Initially. The first Opium War was mostly the result of some very rich, but highly leveraged, and politically connected British merchants (including the East India Company, which before the institution of the Raj, was nearly a state unto itself in south-east asia) who had a massive quantity of illegal opium seized and destroyed by the Qing governor, who then proceeded to close the markets and quarantine the merchants in their factories. Eventually, amidst high tensions the next year, there was an incident between Britsh, merchant and Qing ships off Canton, which flared things up into a shooting war. The Brits rushed in troops and ships from India, and owing to the Qing empire's traditional focus on suppressing more recently conquered regions of Inner Asia and opposing Russian expansionism, the British forces met very little resistance.
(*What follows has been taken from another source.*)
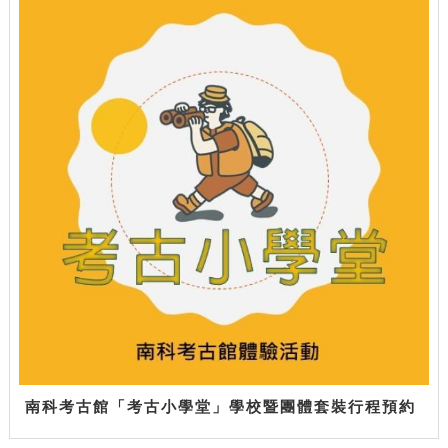
南科考古館「考古小學堂」學校暨團體套裝行程預約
The blockaded the coast, swept the very much over-matched Qing navy aside (the Qing navy was more of an anti-piracy force, really), and launched an attack towards the Imperial capital.
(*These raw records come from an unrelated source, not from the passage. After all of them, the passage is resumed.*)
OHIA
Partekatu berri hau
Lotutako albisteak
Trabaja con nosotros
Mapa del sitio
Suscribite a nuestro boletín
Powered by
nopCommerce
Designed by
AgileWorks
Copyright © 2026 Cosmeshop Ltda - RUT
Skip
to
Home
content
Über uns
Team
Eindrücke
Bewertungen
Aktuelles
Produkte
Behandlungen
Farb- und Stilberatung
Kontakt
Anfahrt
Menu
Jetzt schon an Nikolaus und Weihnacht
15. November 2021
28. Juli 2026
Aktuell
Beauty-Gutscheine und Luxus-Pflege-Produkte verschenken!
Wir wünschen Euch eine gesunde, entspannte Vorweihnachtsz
There was a long tradition in imperial China of buying off invading barbarians to get them to go home and stop causing havoc. To some extent, this was formalized in the imperial tribute system, which was used relatively successfully to placate the Khitan, Mongol, Turkic and Manchu neighboring states in various periods. It is possible to view the Treaty of Nanjing in this tradition, at least from the Qing perspective; although from the Western side it's clearly a punitive concession of defeat. This then opened up a floodgate of other commercial nations wanting the same trade concessions (access to additional trade ports, abolition of tariffs) to keep up.
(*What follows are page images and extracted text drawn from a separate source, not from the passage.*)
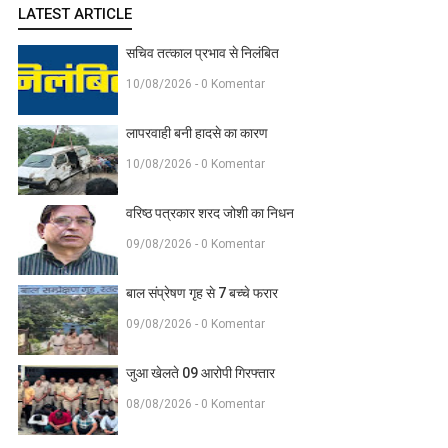
LATEST ARTICLE
सचिव तत्काल प्रभाव से निलंबित
10/08/2026 - 0 Komentar
लापरवाही बनी हादसे का कारण
10/08/2026 - 0 Komentar
वरिष्ठ पत्रकार शरद जोशी का निधन
09/08/2026 - 0 Komentar
बाल संप्रेषण गृह से 7 बच्चे फरार
09/08/2026 - 0 Komentar
जुआ खेलते 09 आरोपी गिरफ्तार
08/08/2026 - 0 Komentar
Later, with the advent of steam power, the different Western nations desired naval bases and coaling stations, to protect trade and project power. And eventually, Western nations began building infrastructure in China, at the cost of further, sometimes extensive territorial concessions. In some sense, this was accelerated by the global land-grab and prestige race between the great powers during the Victorian Age, which also coincided with the rapid modernization of Meiji Japan, which sought to wring the same kinds of concessions from the Qing Empire as the western nations.